[Texto fuente]
● ● ●

El gobernante miope tiende a creer que todo está siempre bajo control y que nunca pasará nada distinto de lo previsible. Que la barandilla del Estado es lo suficientemente sólida y la ciudadanía lo suficientemente sensata como para que ninguno de aquéllos a los que ha acompañado hasta el borde mismo del precipicio llegue nunca a dar el salto en el vacío. Tanto si se trataba de los enigmas sobre la autoría del 11-M -llevábamos meses y meses advirtiéndole en vano que algo muy raro pasaba con los análisis de los explosivos de los focos de los trenes-, como de las maniobras y contramaniobras en torno a Endesa, Zapatero se ha negado a mirar más allá de sus narices, transmitiendo una y otra vez la sensación de que antes que averiguar la verdad o propiciar la mejor solución para los accionistas y los consumidores, lo que esencialmente le ha importado es demostrar que era él quien tenía razón y quien imponía su criterio.
La hipótesis de que la aparición de sustancias distintas a las previstas en las pruebas periciales ordenadas ahora por el Tribunal pueda tener una incidencia decisiva en la sentencia o de que la dimisión del presidente de la CNMV -el árbitro se va porque los hooligans locales no le dejan aplicar el reglamento cuando el equipo de casa hace trampas- vaya a dañar gravemente los ratings de confianza de la inversión extranjera en España, ni siquiera se le pasan por la imaginación. No es casualidad que la miopía y la soberbia caminen tantas veces de la mano...
Más dura será la caída. Yo mantengo mi particular pulso con esa significativa minoría de la sociedad española -incluida una parte de nuestros lectores- que considera a Zapatero la encarnación del mal y que da por segura la existencia de compromisos secretos que vinculan el 11-M con la rendición ante ETA. Yo no veo ese monstruo que algunos dibujan y acusar sin pruebas es tan fácil como poco serio. Ahora bien, semana tras semana insisto en subrayar sus gravísimos errores y con la mirada puesta en el horizonte pienso que vamos de mal en peor y que si Zapatero no rectifica serán los acontecimientos los que le rectificarán a él.
La diferencia es que la maldad no tiene cura y hasta las mayores equivocaciones pueden enderezarse. Ser corto de vista en política tiene solución con una buena terapia a base de rayos de realidad y si Zapatero no necesitó ni siquiera un Lexatin para que le arreglaran la córnea, también puede levantarse una mañana, admitir lo erróneo de sus enfoques y hacer suyas las recetas que durante los últimos 30 años han funcionado siempre. Fíjense si lo tiene fácil: le bastaría reconocer que el mundo sin lentillas se ve de otra manera. Aún tiene tiempo de reinventarse a sí mismo de aquí a las generales. ¿Es esto un nuevo acto de fe en el más improbable de los milagros? No, más bien una severa advertencia de que, tal y como les ocurrió ya a varios de sus antecesores, de seguir las cosas por este camino, llegará un día en que un inesperado ventarrón derrumbará el castillo de naipes y, por emplear las bien conocidas palabras de Faulkner, Zapatero se sentirá injustamente azotado «por la ceguera del destino» cuando en realidad estará siendo «víctima -contumaz- de su propia miopía». Lo suyo entonces ya no tendrá remedio.

● ● ●

[Objetivo del ejercicio]
Responda estas preguntas con datos del texto sobre Zapatero:
(a) ¿De qué organismo era presidente la persona cuya dimisión se menciona?
(b) Según esa minoría de la sociedad española, ¿qué vinculan los compromisos secretos?
(c) ¿Qué medicamento no necesitó Zapatero para que le arreglaran la córnea?
Los ítems son un material aparte, sin relación con el texto.

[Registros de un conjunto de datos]
● ● ●

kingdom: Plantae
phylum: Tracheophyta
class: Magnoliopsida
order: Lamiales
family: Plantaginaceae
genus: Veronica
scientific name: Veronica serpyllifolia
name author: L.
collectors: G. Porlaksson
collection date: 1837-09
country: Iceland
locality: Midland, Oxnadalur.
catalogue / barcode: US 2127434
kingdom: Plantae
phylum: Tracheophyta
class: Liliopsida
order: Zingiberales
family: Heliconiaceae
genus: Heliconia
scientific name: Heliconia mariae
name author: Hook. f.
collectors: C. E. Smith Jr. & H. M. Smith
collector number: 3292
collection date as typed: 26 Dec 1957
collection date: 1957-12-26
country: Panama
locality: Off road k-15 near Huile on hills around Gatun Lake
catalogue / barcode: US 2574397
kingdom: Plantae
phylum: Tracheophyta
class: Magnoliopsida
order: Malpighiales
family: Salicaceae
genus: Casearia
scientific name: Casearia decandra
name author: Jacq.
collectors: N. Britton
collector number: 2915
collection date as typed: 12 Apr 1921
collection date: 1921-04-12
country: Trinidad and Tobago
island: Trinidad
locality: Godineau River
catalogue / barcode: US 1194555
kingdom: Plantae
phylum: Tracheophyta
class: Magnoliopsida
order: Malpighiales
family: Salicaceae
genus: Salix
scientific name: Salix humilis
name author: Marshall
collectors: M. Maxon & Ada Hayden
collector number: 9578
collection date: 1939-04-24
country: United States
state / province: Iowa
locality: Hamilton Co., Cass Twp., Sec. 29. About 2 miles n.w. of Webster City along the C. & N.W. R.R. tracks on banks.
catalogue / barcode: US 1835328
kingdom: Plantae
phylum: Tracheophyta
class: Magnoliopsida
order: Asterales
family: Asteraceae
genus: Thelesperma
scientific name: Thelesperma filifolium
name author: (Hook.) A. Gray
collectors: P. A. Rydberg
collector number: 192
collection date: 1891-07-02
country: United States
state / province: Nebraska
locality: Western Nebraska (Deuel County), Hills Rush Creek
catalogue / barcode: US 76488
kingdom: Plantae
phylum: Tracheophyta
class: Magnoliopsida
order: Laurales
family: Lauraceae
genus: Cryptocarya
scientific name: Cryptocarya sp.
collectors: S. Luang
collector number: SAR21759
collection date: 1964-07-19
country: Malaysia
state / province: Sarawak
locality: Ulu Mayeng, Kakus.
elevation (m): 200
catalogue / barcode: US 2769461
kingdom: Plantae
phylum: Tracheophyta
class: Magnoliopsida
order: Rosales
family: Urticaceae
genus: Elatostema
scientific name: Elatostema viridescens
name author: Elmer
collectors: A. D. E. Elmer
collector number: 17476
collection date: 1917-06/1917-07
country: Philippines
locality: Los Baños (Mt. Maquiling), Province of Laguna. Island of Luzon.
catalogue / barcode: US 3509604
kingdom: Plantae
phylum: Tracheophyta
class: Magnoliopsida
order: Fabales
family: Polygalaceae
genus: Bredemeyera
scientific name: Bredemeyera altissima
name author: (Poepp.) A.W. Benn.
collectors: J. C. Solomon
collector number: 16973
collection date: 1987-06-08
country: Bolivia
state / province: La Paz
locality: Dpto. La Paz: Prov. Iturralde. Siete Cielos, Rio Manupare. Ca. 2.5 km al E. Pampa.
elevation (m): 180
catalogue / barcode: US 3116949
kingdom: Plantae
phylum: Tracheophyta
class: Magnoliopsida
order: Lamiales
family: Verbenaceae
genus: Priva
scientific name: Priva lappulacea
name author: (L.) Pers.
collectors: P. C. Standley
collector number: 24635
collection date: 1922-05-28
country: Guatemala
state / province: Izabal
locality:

● ● ●

[Solución]
(a) De la CNMV.
(b) El 11-M con la rendición ante ETA.
(c) Un Lexatin.